**SOURCE TEXT:**
BEGIN

Madam Speaker, I am delighted to speak today to Bill C-59, An Act to amend the Corrections and Conditional Release Act (accelerated parole review) and to make consequential amendments to other Acts. Finally, we are arriving at the conclusion of this great saga.
I will first summarize the current situation. The procedure for parole after one-sixth of the sentence, also known as accelerated parole review, is set out in sections 119(1), 125, 126 and 126(1) of the Corrections and Conditional Release Act.
In brief, a criminal serving a sentence in a federal institution—a sentence of two or more years—can be paroled after serving one-sixth of his sentence under accelerated parole review.
According to the criteria, provided that the offender has not committed an offence involving violence related to a criminal organization, terrorism or a crime of a sexual nature or been an accomplice to such an offence, he is not subject to an order requiring him to serve at least half of the sentence for a drug-related offence. The offender must have been sentenced to a federal penitentiary for the first time and must not be likely to commit a violent offence. These are some of the criteria in the current law.
Consequently, an offender who meets all these criteria is eligible for accelerated parole review, which means that he could be released on day parole after serving six months or the equivalent of one-sixth of his sentence, whichever is longer.
This mechanism is often negatively perceived by the public, which does not understand why white collar criminals or other kinds of criminals serve only a tiny fraction of the sentence given them. This also makes the justice system seem lax. I must admit that I completely understand their position. There is good reason to question this process. People do not necessarily want tougher sentences, they just want the sentences to be enforced.

END

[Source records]
BEGIN

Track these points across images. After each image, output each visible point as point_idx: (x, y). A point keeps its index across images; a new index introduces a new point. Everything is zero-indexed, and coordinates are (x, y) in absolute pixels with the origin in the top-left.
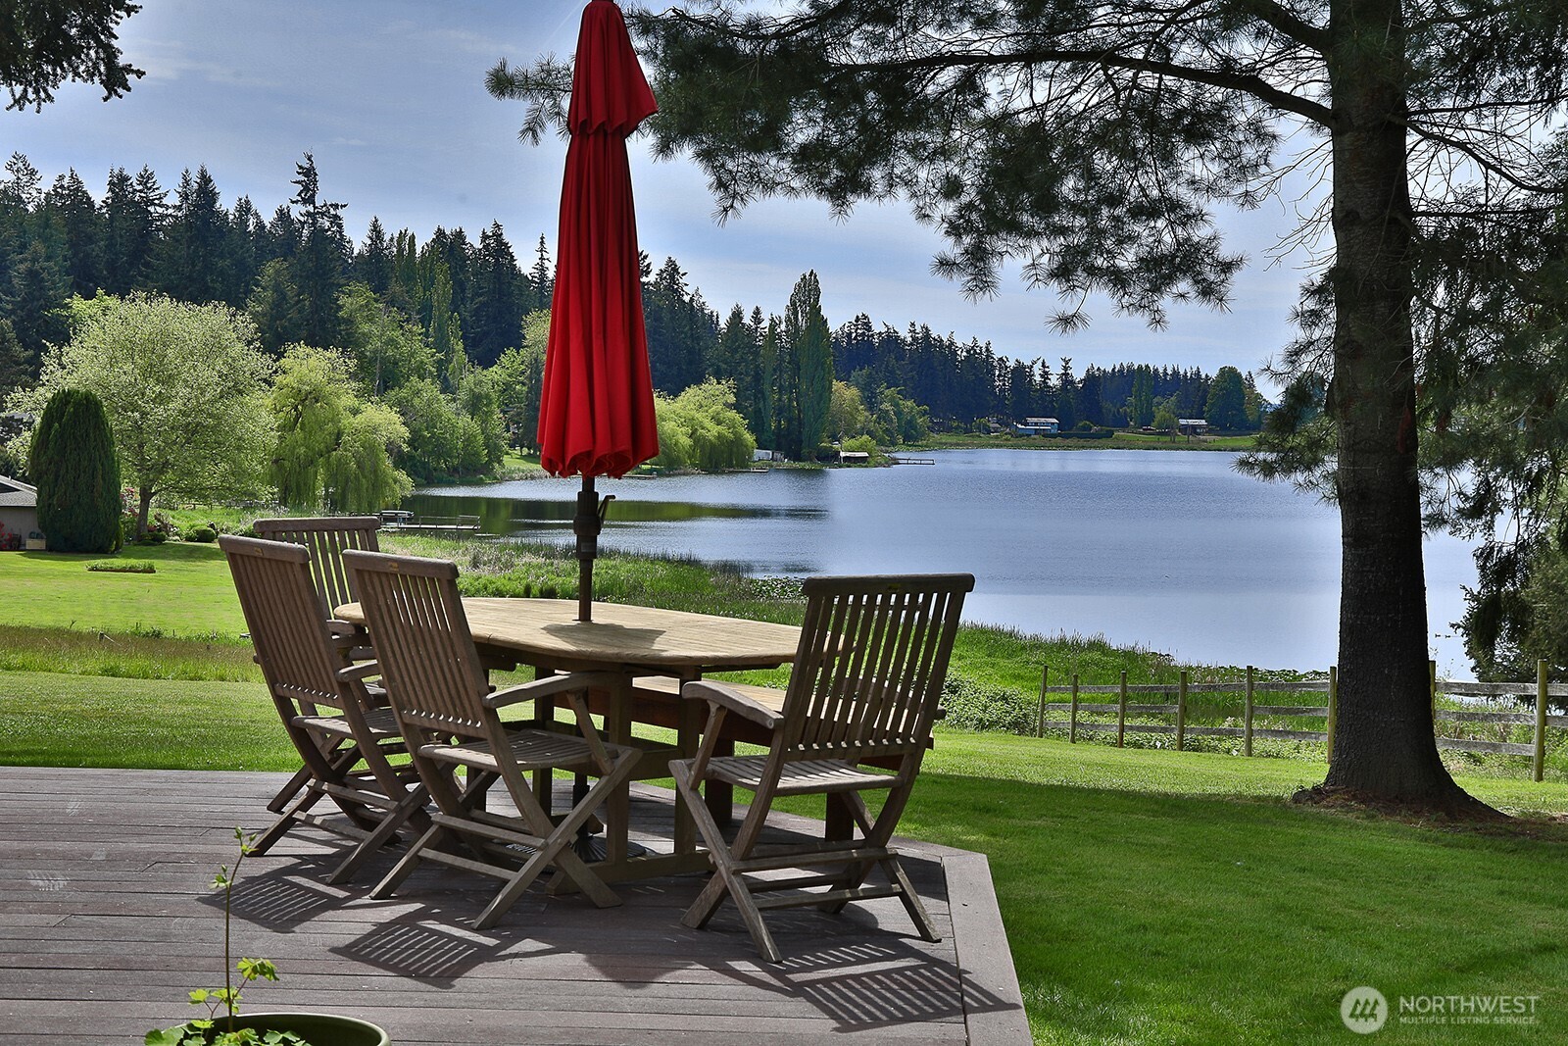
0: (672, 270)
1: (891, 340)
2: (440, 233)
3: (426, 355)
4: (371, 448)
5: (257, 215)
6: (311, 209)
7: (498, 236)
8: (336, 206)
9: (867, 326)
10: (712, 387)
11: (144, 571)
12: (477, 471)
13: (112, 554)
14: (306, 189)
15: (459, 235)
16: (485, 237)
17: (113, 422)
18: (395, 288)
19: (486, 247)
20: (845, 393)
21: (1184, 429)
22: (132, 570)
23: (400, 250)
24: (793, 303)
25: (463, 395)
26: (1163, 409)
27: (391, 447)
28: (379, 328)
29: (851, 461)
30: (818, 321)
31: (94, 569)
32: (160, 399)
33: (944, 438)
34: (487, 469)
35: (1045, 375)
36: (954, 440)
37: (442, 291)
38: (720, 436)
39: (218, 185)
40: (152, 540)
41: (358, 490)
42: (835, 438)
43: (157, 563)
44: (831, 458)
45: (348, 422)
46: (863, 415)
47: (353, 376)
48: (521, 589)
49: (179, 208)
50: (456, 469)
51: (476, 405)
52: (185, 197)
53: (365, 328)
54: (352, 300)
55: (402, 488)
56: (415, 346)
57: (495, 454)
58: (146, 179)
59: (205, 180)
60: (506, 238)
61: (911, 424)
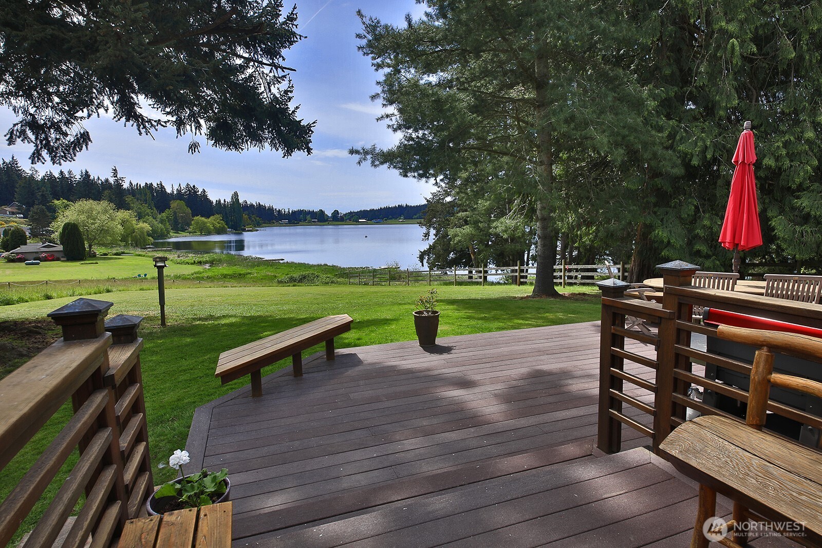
0: (204, 191)
1: (252, 205)
2: (146, 183)
3: (148, 211)
4: (143, 233)
5: (101, 180)
6: (116, 178)
7: (161, 184)
8: (123, 178)
9: (246, 202)
10: (217, 216)
11: (95, 264)
12: (164, 236)
13: (85, 260)
14: (115, 174)
15: (151, 184)
16: (158, 184)
17: (81, 229)
18: (137, 196)
19: (158, 187)
20: (245, 216)
21: (313, 221)
22: (92, 263)
23: (137, 188)
24: (232, 198)
25: (158, 220)
26: (308, 217)
27: (148, 232)
28: (136, 205)
29: (248, 231)
30: (238, 200)
31: (82, 264)
32: (93, 224)
33: (265, 225)
34: (166, 236)
35: (285, 212)
36: (267, 225)
37: (149, 195)
38: (220, 226)
39: (90, 173)
40: (93, 256)
41: (140, 243)
42: (245, 226)
43: (98, 262)
44: (244, 230)
45: (135, 226)
46: (249, 221)
47: (136, 217)
48: (193, 262)
49: (80, 179)
50: (159, 236)
51: (162, 222)
52: (82, 176)
53: (132, 205)
54: (128, 199)
55: (151, 241)
56: (145, 209)
57: (168, 232)
58: (70, 172)
59: (87, 172)
60: (163, 185)
61: (259, 222)
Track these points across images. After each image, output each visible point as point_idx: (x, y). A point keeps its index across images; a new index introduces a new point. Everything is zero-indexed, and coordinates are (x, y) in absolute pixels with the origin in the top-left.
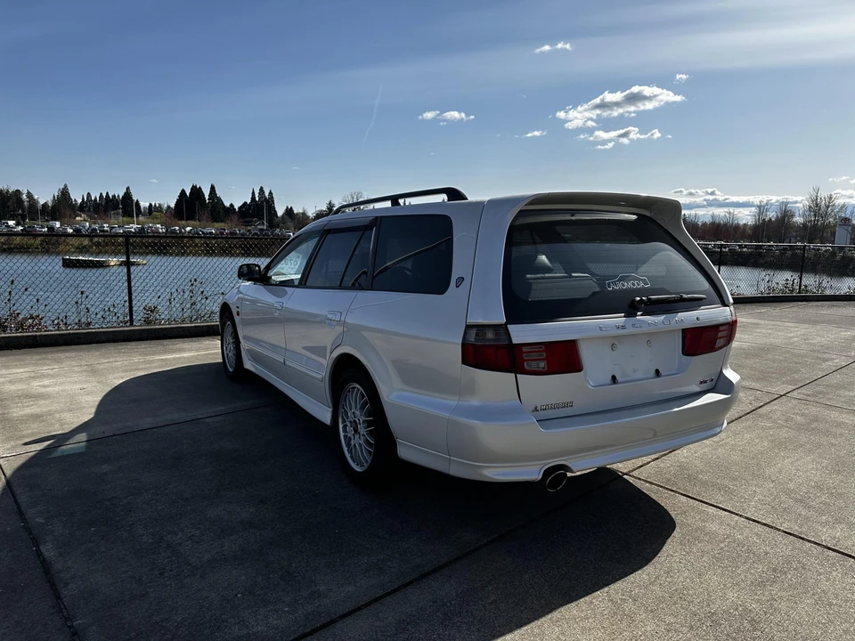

END

**ASSIGNMENT:** Copy the part of the parole speech above word for word, everything from "Madam Speaker, I" down to "this great saga.".

**ANSWER AREA:**
Madam Speaker, I am delighted to speak today to Bill C-59, An Act to amend the Corrections and Conditional Release Act (accelerated parole review) and to make consequential amendments to other Acts. Finally, we are arriving at the conclusion of this great saga.